Updated: Nov 21, 2021

Depending on what you are looking for in the wide variety of pool cue shafts, it is essential to find the one you are most comfortable using. It can be tough to decide on the best shaft for you and your playing style with all the options out on the market. It is choosing between a standard shaft with a straight maple and differing tapers. Or the laminated shafts, mainly composed of different sections of wood cut into pieces that are then glued tighter in other formats and then turned down and tapered. The latest trend is with the carbon fiber shafts that are very stiff and have a significantly low deflection feel on the table. Also, there are torrification wood shafts, better known as a KeilWood shaft. What is your preference?

There is a process of taking the wood and baking it at high temperatures for a sustained period. This process takes all the moisture, sap, and sugar out of the wood, makes it stiffer, and gives it a golden baked look just like honey. The name KeilWood is trademarked, and although the process has been around for about the last five years, it’s just getting popular in the previous year. This process is also prevalent in the music industry for guitars and other wooden instruments.

Each shaft looks and feels different, and it’s up to you to find the shaft that meets and exceeds your specific splaying style. The KeilWood shaft is made out of a straight piece of maple, so you would naturally think that there is little to no LD “low deflection” properties, but that is not the case. The wood Torrication process is about an ounce lighter than your standard shaft giving the shaft its feel on the table. The lightness helps with the LD properties and provides the shaft with a unique feel of a classic wooden shaft that also has an LD feel. The process makes that standard maple shaft stiffer than a traditional wooden shaft. So the lightness and the stiffness give it a unique feel which people are raving over. You definitely can feel that you don’t get as much action on the cue ball with the KW shaft as the Carbon fiber shafts. You can feel the difference in energy transfer of the different shafts that Jacoby offers. The vibration in this shaft gives excellent feedback and feel to the shaft.

Jacoby has been a leader in the industry for many years. So it’s no natural surprise that they have entered the market and have the shaft hat they market as the KW by Jacoby shaft. This process of Torrification to the wood makes for a very sturdy new material. I don’t want to dare say dink proof, but that’s where I’m leading as the shaft has its unique feel of ruggedness and fences at the same time. On the low deflection side, it’s on par with most of the shafts out there on the market today. The stiffness isn’t as much as you might find on the cousin shaft being the Carbon Fiber shafts.

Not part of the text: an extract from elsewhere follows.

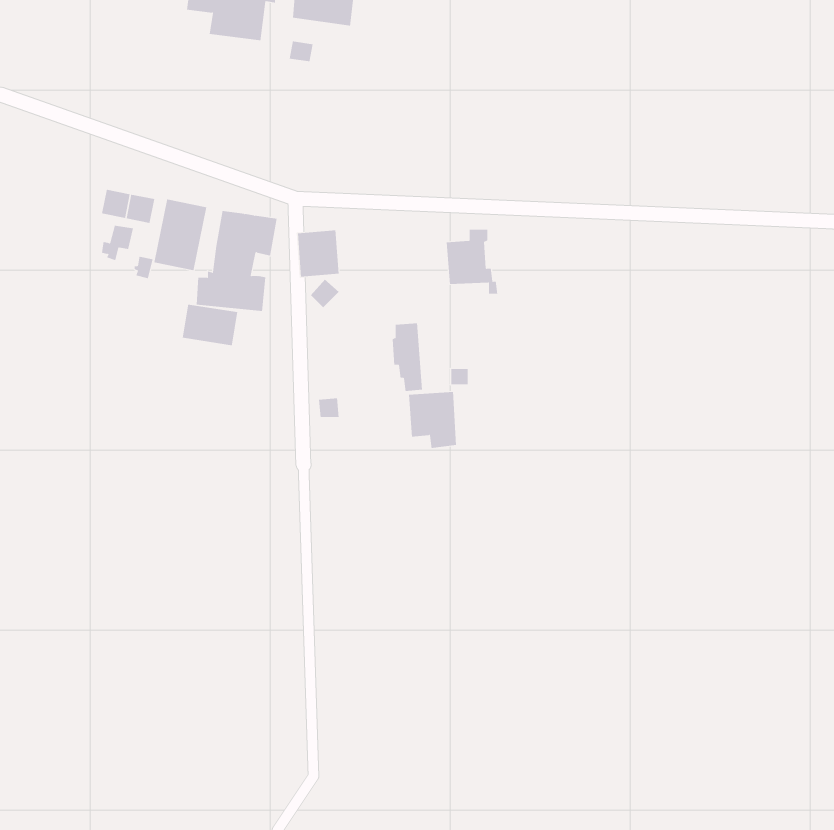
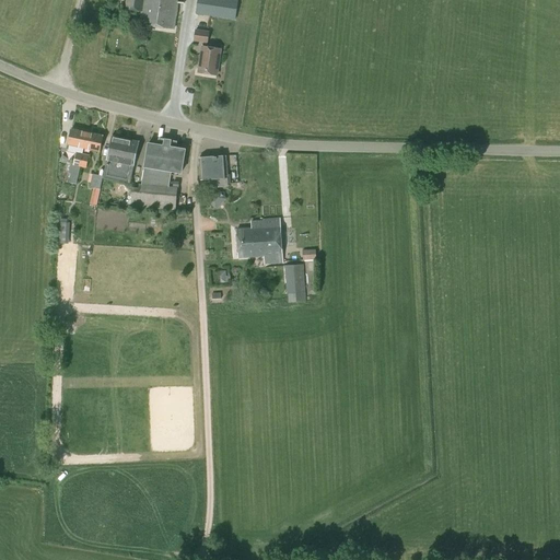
building: none -> [198,44,221,73]
building: [446,229,498,294] -> [236,219,271,262]
building: [182,304,238,346] -> none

Check out this video from Cue Listings about the Kielwood Shaft by Jacoby. What is Kielwood?

You can get these shafts from Jacoby at the price point of $350, which is on the lower side of the industry standard for keilwood shafts. They offer them in almost all the different joints and tip diameters out there. You can get this shaft in a 29” and a 30”. It has a standard tip of the tiger Everest made by tiger tips. This shaft stands as its great option and an excellent option for those diehard wooden shaft fans that refuse to go to the Dark side of carbon fiber. “Pun intended”

I will usually do the pros and cons of a particular shaft, but I can’t find a negative thing to say about it. It’s not a carbon fiber shaft, and it’s not a low deflection shaft, and it’s not a standard maple shaft. It’s the Jacoby Torrification KW shaft, and it stands alone as an alternative to the other shafts on the market with a unique look and feel.

This shaft has a great price point and has all the characteristics of a low deflection shaft with a unique look and feel of a standard wooden shaft Dipped in honey. The KW shaft by Jacoby gets the Sneaky Pete Mafia seal of approval.